━━ Source records ━━

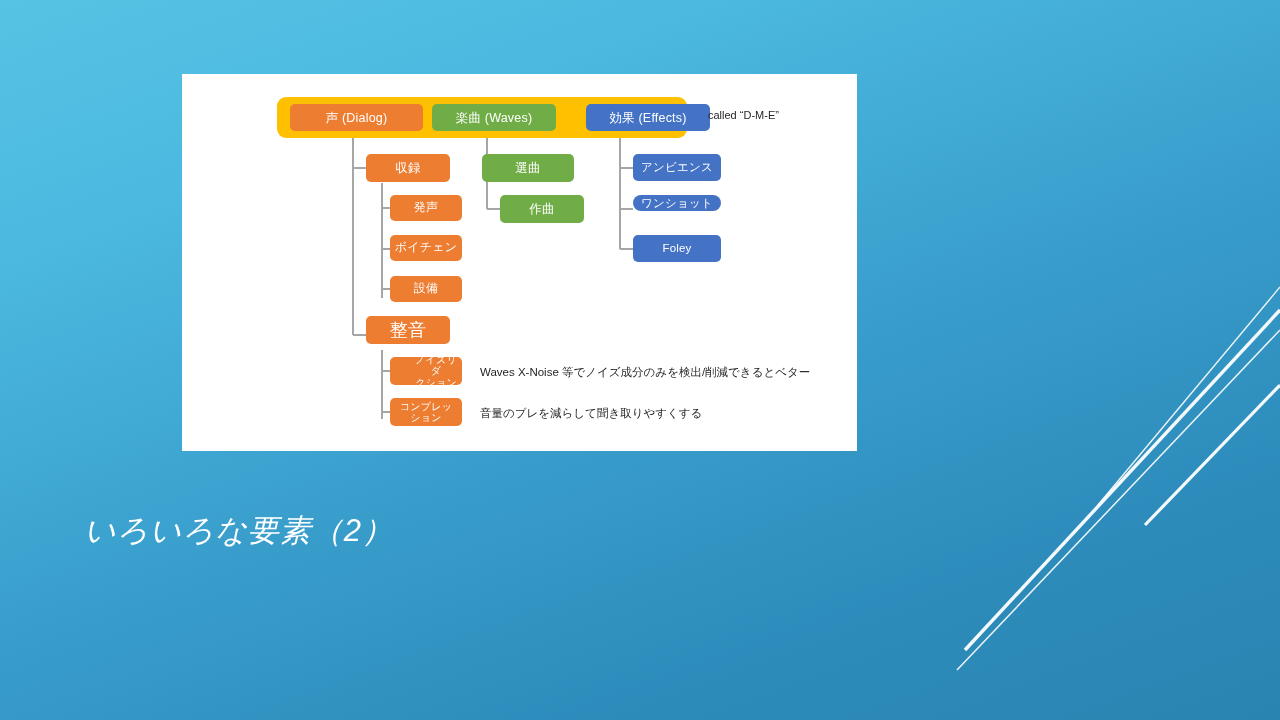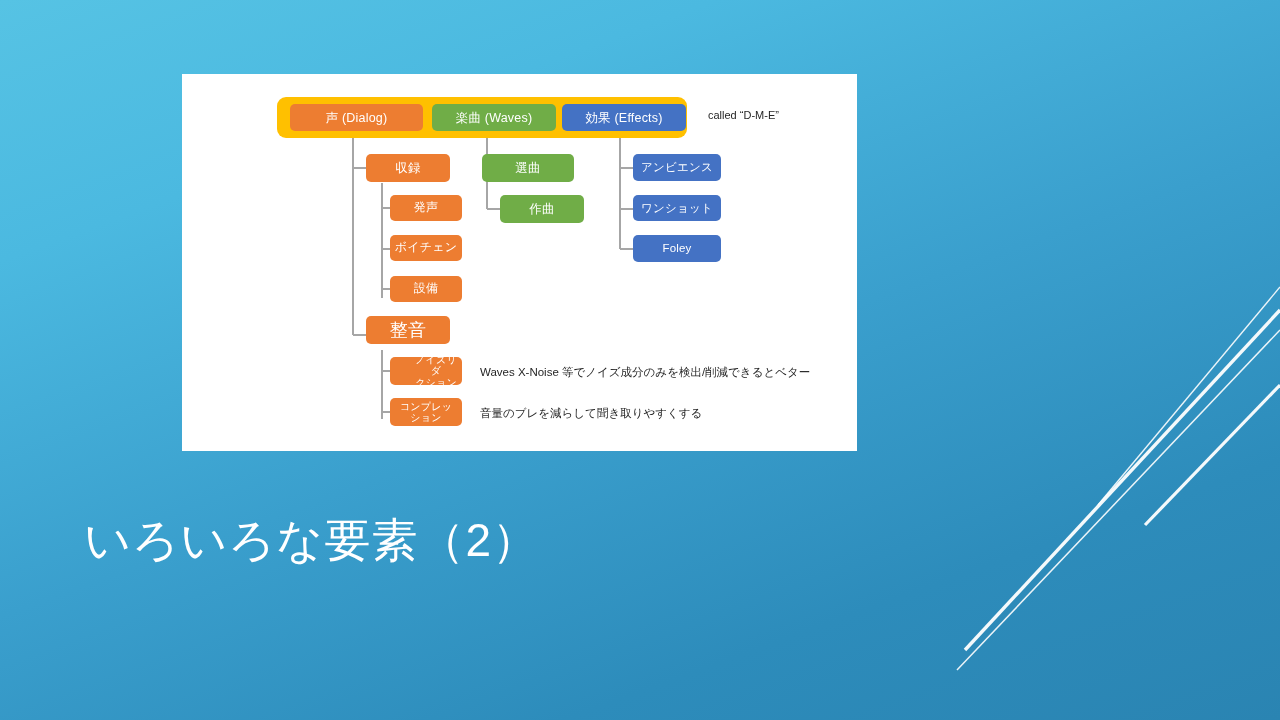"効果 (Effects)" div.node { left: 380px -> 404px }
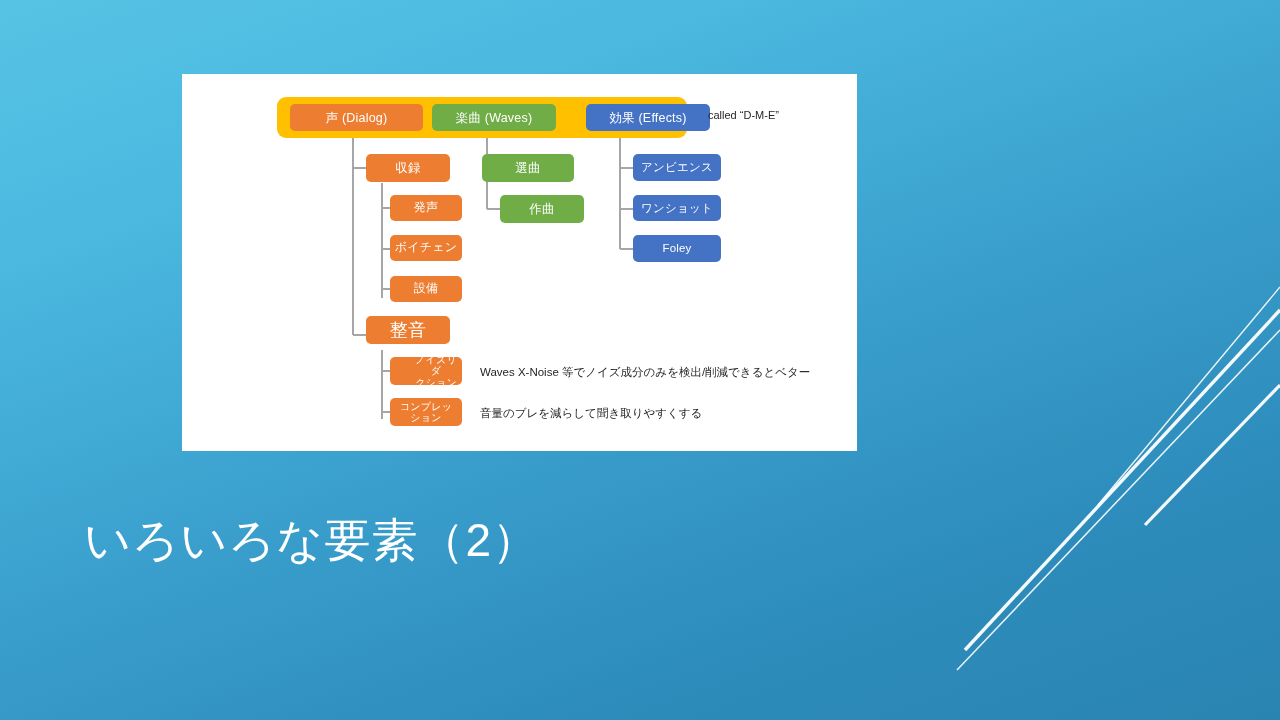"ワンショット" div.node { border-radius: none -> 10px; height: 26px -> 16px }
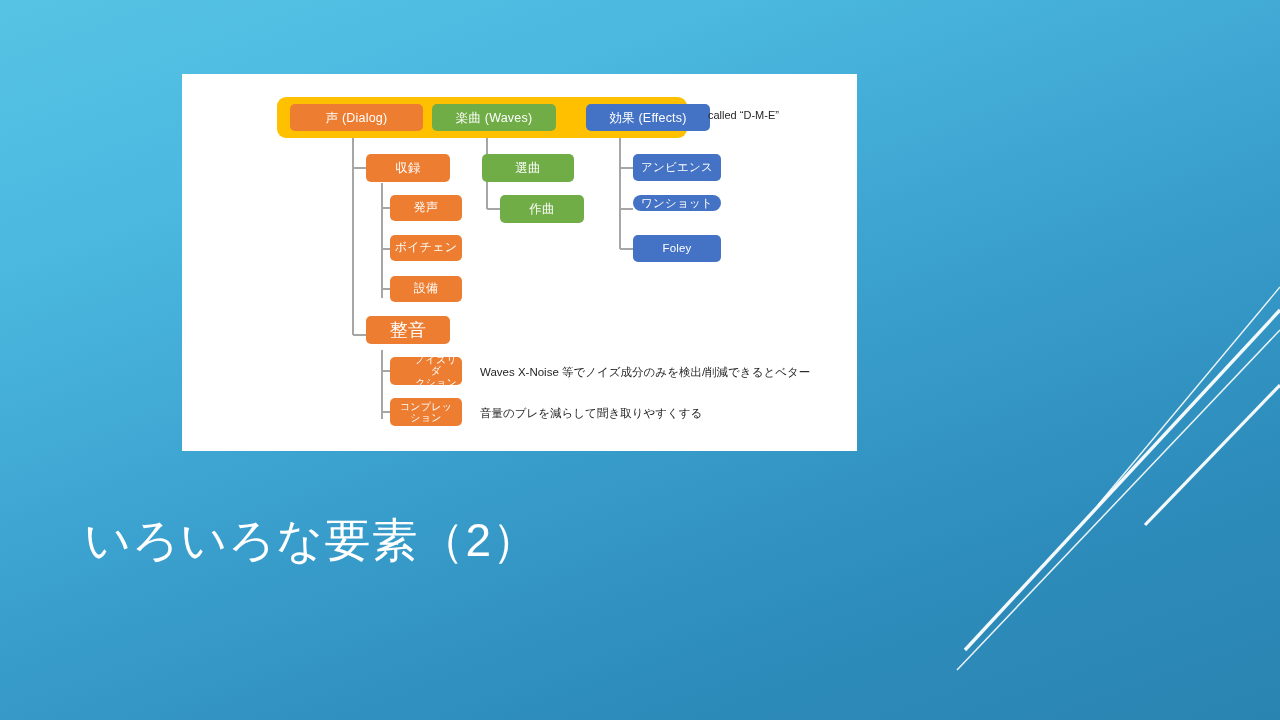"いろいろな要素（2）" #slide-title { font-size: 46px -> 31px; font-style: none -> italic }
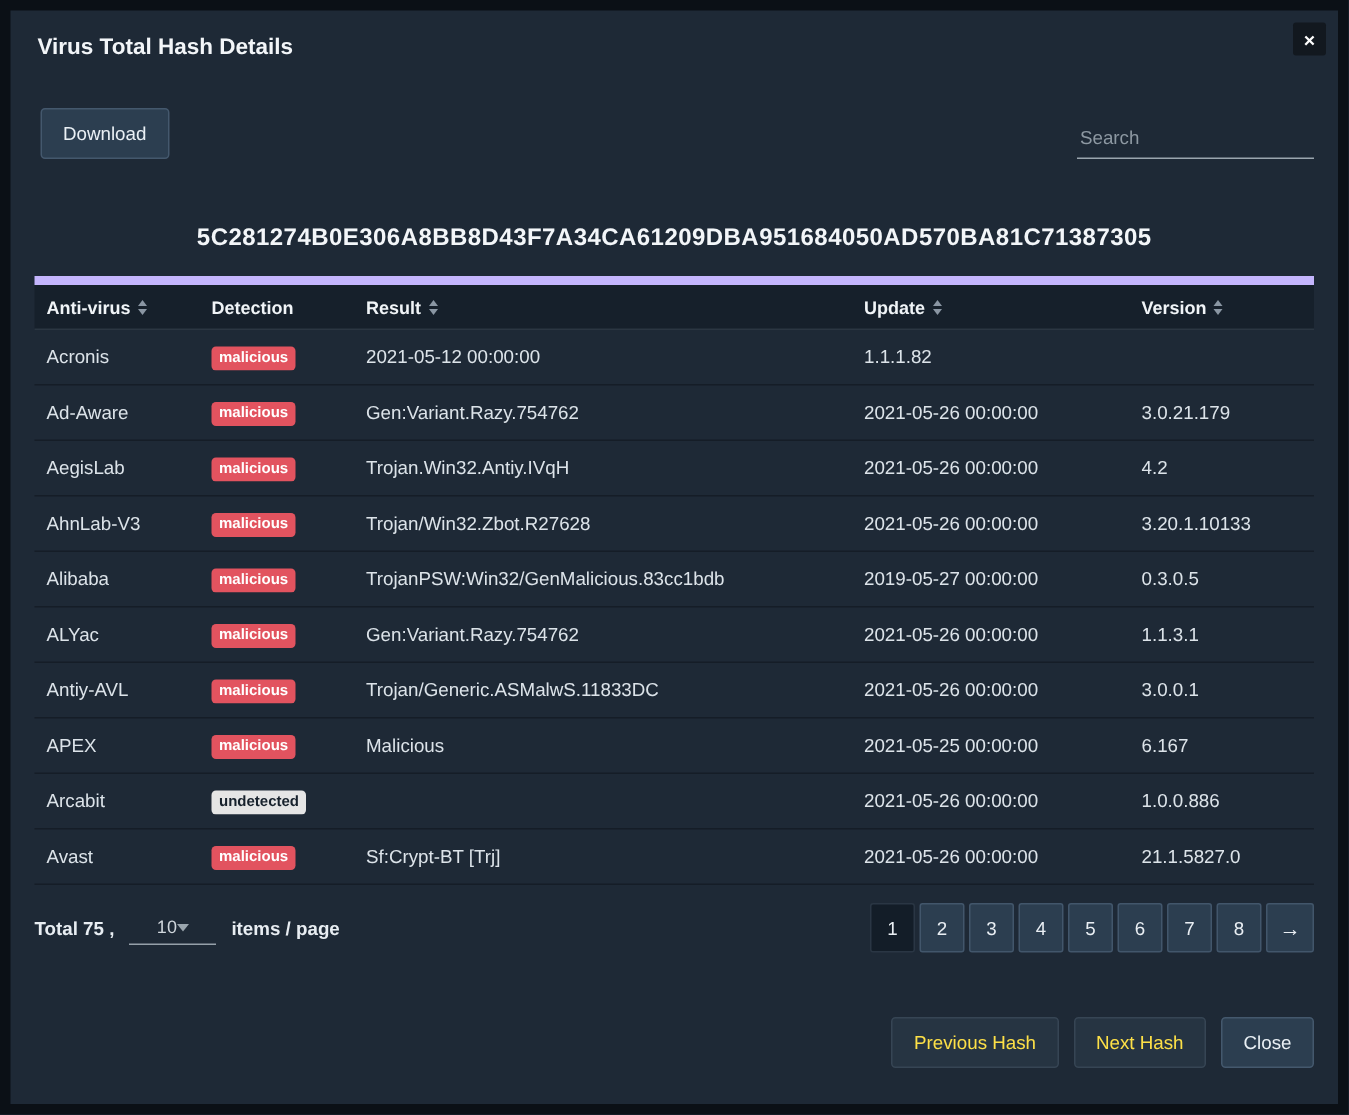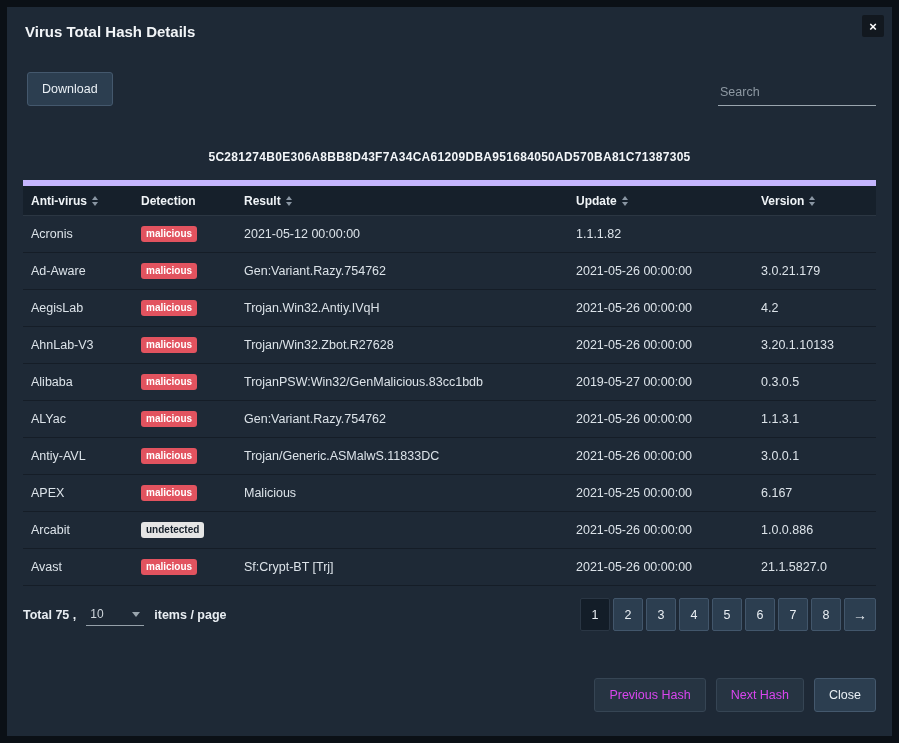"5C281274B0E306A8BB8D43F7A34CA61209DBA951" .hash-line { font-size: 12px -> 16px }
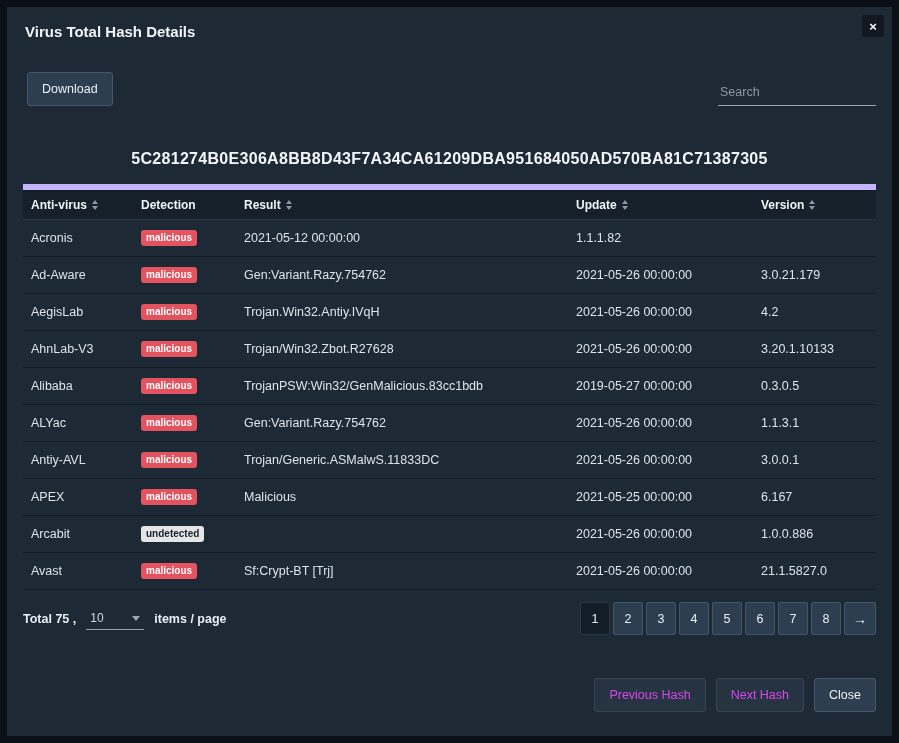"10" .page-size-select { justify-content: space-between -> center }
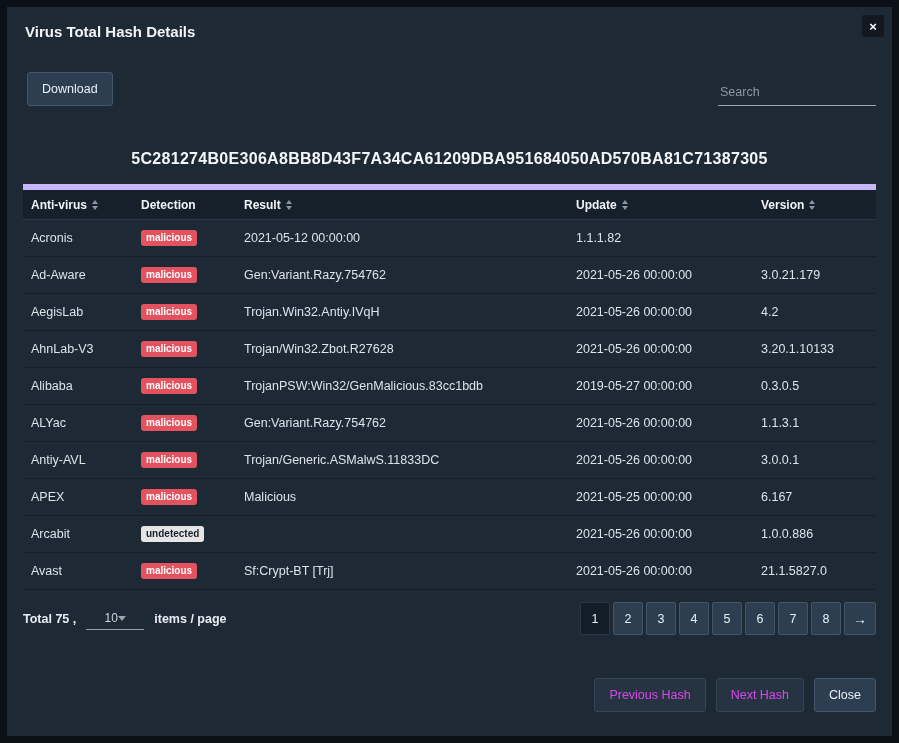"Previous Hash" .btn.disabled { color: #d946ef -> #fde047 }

━━━

Your task is to reproduce exactly the lines from the one that holds "font-size: 12px ->" to the last line of the listing, and only those, omitting the pictures.

"5C281274B0E306A8BB8D43F7A34CA61209DBA951" .hash-line { font-size: 12px -> 16px }
"10" .page-size-select { justify-content: space-between -> center }
"Previous Hash" .btn.disabled { color: #d946ef -> #fde047 }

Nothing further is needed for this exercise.